Gurgaon is a land of dust. There is dust everywhere, a thick layer of it on the leaves, on the buildings, on the stairs of the metro stations. The landscape appears brownish and hazy because of the curtains of dust which hang perpetually in the air. The city looks like it will fall and crumble into its very own dust at any time. Everything there is as unstable as the lives of the people who have burrowed into its hills with their greedy little dreams of turning their fortunes into something majestic. At six in the evening, construction workers huddle out of their construction sites and construction machines and construction heaps of gravel and cement and head back into the villages which surround the urban colonies. Around the same time a mass of corporate workers both corporal and non-corporal march out of the big glass buildings; DLF's castles, DLF's KPI factories; into cars, cabs, metros, shared e-rickshaws into their urban colonies which surround the small villages like cemented weed and the dust looms over them all.

Today I had a long walk in the park seated in the heart of DLF Phase three's one of the richest colonies. Colony, funny word, like the rich came with their bags full of rectangular strips of paper to claim the land they felt that was theirs and colonized it. With their green paper they tore down the green trees and the green bushes and whatever they thought looked wild and not tame enough for their rich houses.

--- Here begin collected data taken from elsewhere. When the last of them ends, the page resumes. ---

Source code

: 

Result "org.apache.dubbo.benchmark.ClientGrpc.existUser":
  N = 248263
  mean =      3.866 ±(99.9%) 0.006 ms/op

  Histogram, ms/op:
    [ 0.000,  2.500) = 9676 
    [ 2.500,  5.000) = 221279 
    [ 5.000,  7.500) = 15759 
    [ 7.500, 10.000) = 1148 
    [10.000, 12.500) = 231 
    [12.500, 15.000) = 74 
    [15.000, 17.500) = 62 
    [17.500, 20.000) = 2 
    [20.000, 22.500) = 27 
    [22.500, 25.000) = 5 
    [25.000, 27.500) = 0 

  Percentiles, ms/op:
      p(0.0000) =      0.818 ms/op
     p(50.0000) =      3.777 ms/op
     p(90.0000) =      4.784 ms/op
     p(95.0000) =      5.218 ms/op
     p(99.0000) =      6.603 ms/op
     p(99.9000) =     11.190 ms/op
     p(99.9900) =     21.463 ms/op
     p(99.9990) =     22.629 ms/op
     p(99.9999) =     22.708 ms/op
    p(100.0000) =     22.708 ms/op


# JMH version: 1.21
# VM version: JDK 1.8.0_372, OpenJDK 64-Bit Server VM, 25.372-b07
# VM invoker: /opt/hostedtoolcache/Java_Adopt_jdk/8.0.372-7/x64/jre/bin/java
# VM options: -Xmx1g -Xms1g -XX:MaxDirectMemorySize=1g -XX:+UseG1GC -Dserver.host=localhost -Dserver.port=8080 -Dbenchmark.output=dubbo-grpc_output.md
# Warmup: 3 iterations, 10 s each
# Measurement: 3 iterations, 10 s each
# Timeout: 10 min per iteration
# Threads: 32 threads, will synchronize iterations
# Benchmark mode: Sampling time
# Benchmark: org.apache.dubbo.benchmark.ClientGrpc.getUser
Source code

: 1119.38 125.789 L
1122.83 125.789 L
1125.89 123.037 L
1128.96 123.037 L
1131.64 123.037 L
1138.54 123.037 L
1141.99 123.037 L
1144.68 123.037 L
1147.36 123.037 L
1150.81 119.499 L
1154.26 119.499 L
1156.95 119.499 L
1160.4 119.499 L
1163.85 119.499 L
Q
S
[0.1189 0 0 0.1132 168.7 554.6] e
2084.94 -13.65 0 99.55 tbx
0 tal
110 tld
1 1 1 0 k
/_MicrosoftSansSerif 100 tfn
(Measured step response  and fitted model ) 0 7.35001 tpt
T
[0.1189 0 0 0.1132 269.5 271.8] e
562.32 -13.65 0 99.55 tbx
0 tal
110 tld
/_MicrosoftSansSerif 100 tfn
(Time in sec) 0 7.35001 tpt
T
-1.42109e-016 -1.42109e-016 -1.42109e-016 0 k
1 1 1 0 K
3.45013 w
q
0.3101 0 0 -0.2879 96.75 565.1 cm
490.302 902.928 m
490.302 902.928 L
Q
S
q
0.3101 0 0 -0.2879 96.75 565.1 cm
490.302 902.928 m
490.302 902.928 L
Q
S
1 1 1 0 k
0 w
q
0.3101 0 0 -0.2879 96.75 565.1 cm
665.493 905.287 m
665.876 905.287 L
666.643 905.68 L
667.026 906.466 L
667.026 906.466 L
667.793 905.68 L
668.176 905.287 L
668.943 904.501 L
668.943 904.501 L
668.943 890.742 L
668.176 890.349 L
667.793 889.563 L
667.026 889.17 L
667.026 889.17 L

But a park is like an oasis in the middle of the city. Under the dull, lifeless eyes of the rich identical houses looming over the low boundary of the park, I felt like J. D. Salinger watching all the children play. There is something absurdly uplifting watching children play. Their innocence blends in with the innocence of the shrubs, the trees, the birds on them, curled up dogs napping in their mud beds and a cat skittering in the bushes. It's raw, harmless and oozing with life.